Retype the passage of the Diablo Canyon album text from "Outlaws chronology" up to and including "Ronnie Van Zant.", keeping every word and mark as it appears.

Extract:

******

Studio album by Outlaws
- Released: May 17th, 1994
- Recorded: 1993–1994
- Length: 52:33
- Label: Blues Bureau International
- Producer: Mike Varney, Steve Fontano, Hughie Thomasson

Outlaws chronology
| Hittin' the Road (1993) | Diablo Canyon (1994) | So Low (2000) |

= Diablo Canyon (album) =

Diablo Canyon is an album by the American Southern rock band Outlaws, released in 1994. Hughie Thomasson was the only original member of the band.

"Brother Travis" was written with Ronnie Van Zant.

==Critical reception==

The Miami New Times praised the "soaring harmonies and searing guitar solos that refuse to fall into cliche," writing that "Thomasson's vocals sound as potent and full of meaning as ever."

******

Information supplied:
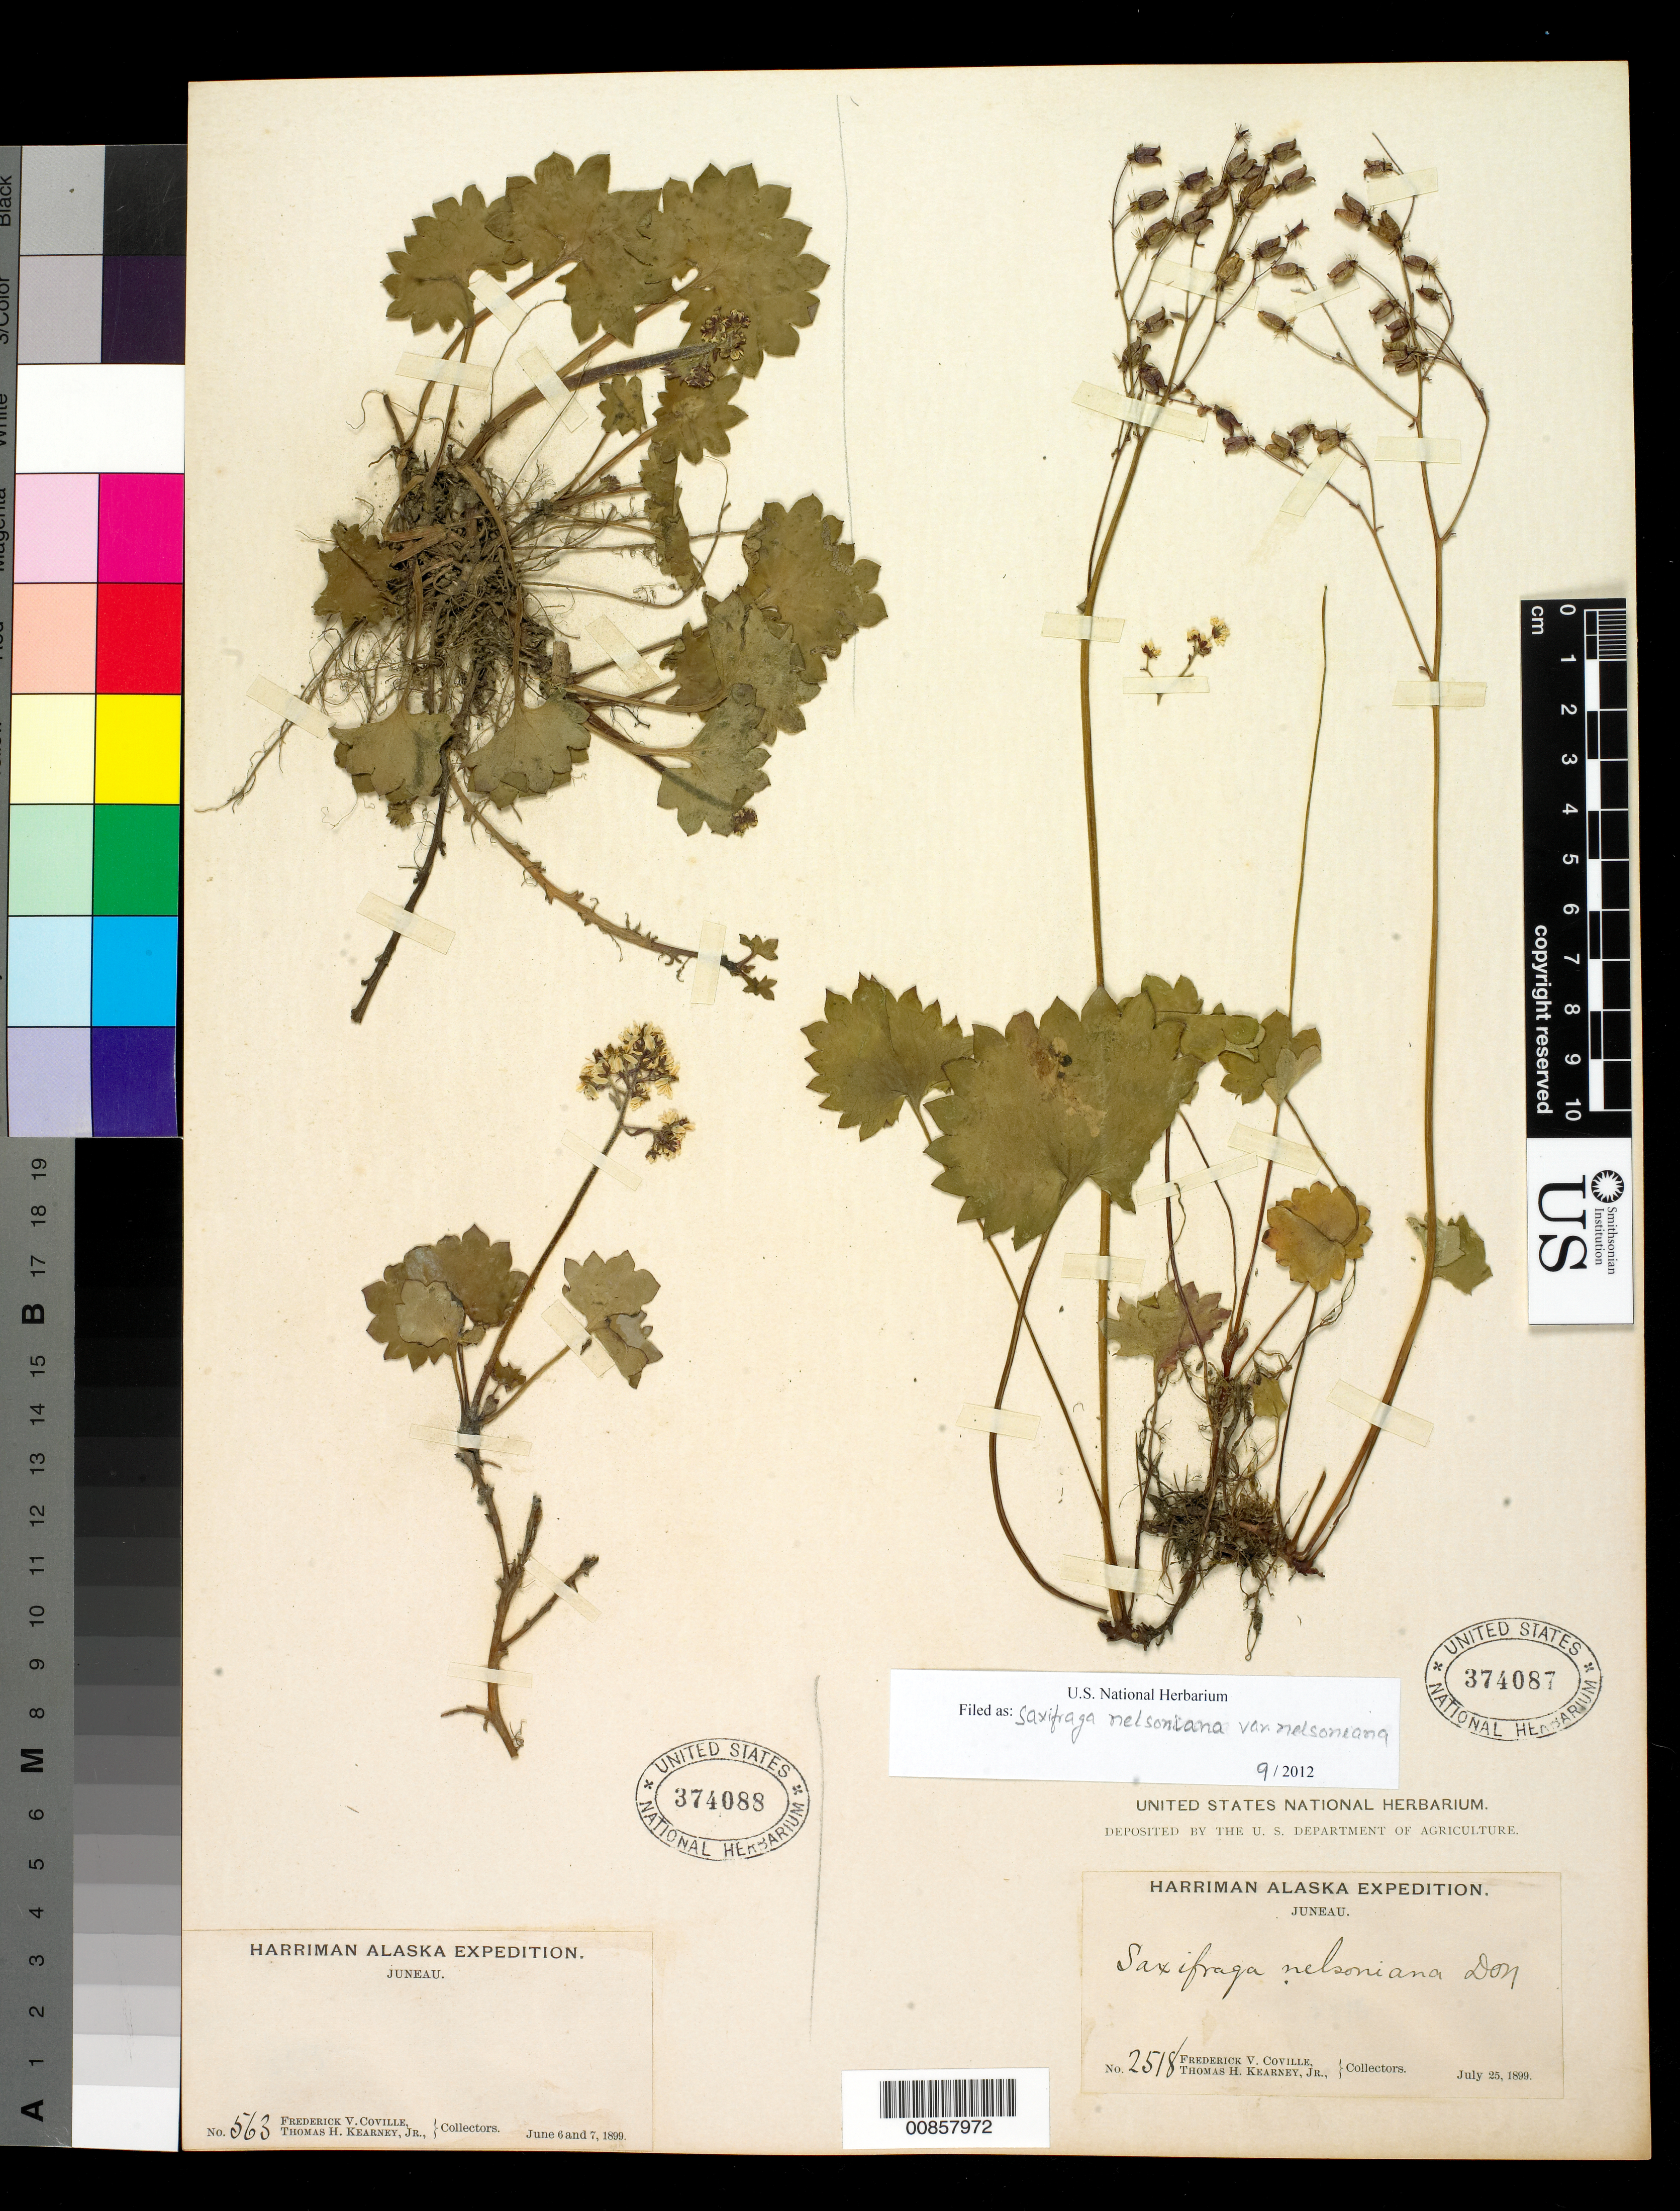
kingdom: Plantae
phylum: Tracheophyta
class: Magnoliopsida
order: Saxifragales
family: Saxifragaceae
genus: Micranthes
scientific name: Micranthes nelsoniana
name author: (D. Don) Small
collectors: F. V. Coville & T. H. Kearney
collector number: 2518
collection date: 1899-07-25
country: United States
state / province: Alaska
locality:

******

Solution for this exercise:
Outlaws chronology
| Hittin' the Road (1993) | Diablo Canyon (1994) | So Low (2000) |

= Diablo Canyon (album) =

Diablo Canyon is an album by the American Southern rock band Outlaws, released in 1994. Hughie Thomasson was the only original member of the band.

"Brother Travis" was written with Ronnie Van Zant.